Listed records:

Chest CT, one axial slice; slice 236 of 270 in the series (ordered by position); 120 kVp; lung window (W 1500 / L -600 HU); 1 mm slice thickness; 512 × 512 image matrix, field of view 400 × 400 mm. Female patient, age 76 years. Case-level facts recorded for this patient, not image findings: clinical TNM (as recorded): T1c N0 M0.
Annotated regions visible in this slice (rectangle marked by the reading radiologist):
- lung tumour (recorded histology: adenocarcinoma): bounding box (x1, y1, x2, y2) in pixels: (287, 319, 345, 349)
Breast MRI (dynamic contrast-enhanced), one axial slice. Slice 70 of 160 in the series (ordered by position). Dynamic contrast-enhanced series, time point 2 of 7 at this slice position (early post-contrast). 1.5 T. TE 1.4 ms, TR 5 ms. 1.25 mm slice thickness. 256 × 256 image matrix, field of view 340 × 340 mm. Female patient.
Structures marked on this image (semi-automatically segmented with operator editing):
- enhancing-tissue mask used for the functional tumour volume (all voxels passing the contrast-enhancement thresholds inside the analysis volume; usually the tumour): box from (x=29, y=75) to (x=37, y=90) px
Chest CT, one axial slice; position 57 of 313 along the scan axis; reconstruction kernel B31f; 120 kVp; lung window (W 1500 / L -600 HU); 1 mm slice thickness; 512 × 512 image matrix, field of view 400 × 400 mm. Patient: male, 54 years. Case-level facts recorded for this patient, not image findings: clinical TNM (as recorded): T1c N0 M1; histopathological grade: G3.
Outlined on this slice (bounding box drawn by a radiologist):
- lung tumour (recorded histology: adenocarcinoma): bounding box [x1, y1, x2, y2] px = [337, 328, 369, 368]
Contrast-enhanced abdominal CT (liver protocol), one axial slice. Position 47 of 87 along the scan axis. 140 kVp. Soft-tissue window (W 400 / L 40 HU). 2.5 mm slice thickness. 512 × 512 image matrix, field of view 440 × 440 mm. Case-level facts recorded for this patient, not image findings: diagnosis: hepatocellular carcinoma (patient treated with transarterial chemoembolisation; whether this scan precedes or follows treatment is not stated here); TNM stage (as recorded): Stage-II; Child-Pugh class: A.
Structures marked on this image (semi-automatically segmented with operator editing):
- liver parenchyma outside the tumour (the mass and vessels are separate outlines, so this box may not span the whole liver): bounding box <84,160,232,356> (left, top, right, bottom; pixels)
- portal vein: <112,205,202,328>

==

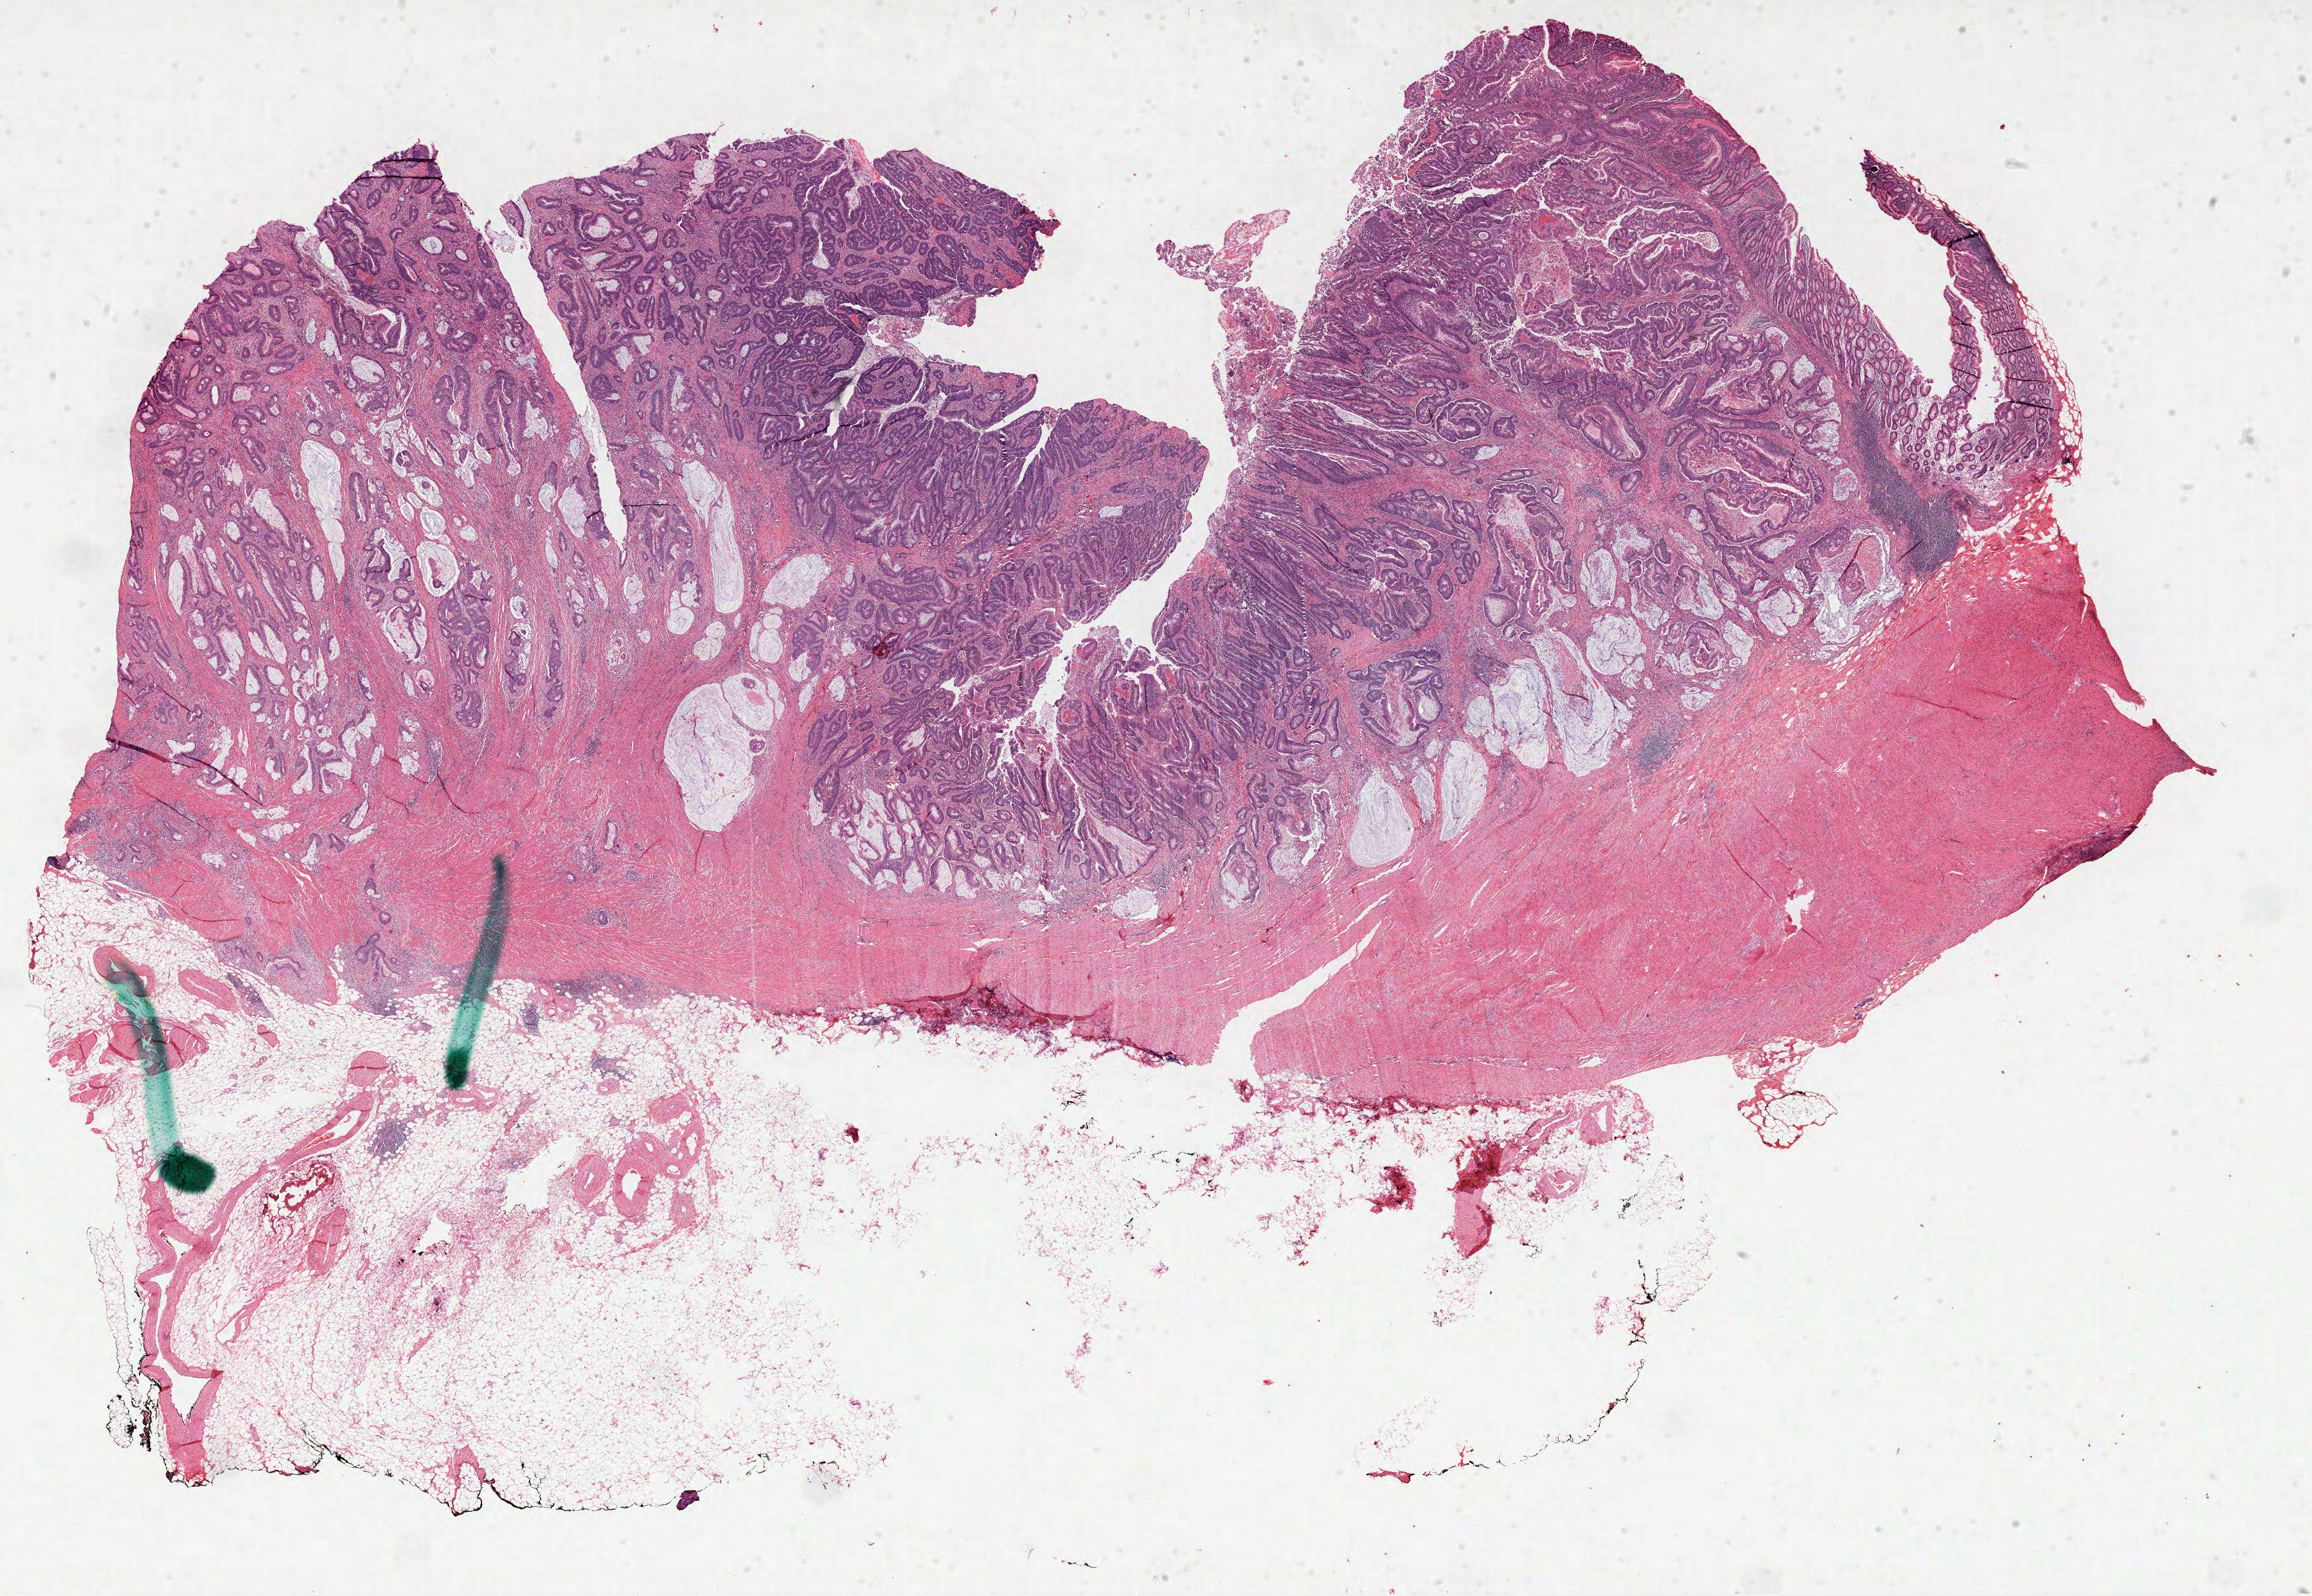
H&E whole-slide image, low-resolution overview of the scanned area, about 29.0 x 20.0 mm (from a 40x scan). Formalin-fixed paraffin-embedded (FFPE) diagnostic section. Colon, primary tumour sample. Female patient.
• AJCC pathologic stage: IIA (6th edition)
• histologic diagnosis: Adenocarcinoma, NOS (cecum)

What you will do:
The answer is the lines above between the line holding "Outlined on this" and the line holding "328, 369, 368]", inclusive, each written out exactly, and no others.

Solution to this exercise:
Outlined on this slice (bounding box drawn by a radiologist):
- lung tumour (recorded histology: adenocarcinoma): bounding box [x1, y1, x2, y2] px = [337, 328, 369, 368]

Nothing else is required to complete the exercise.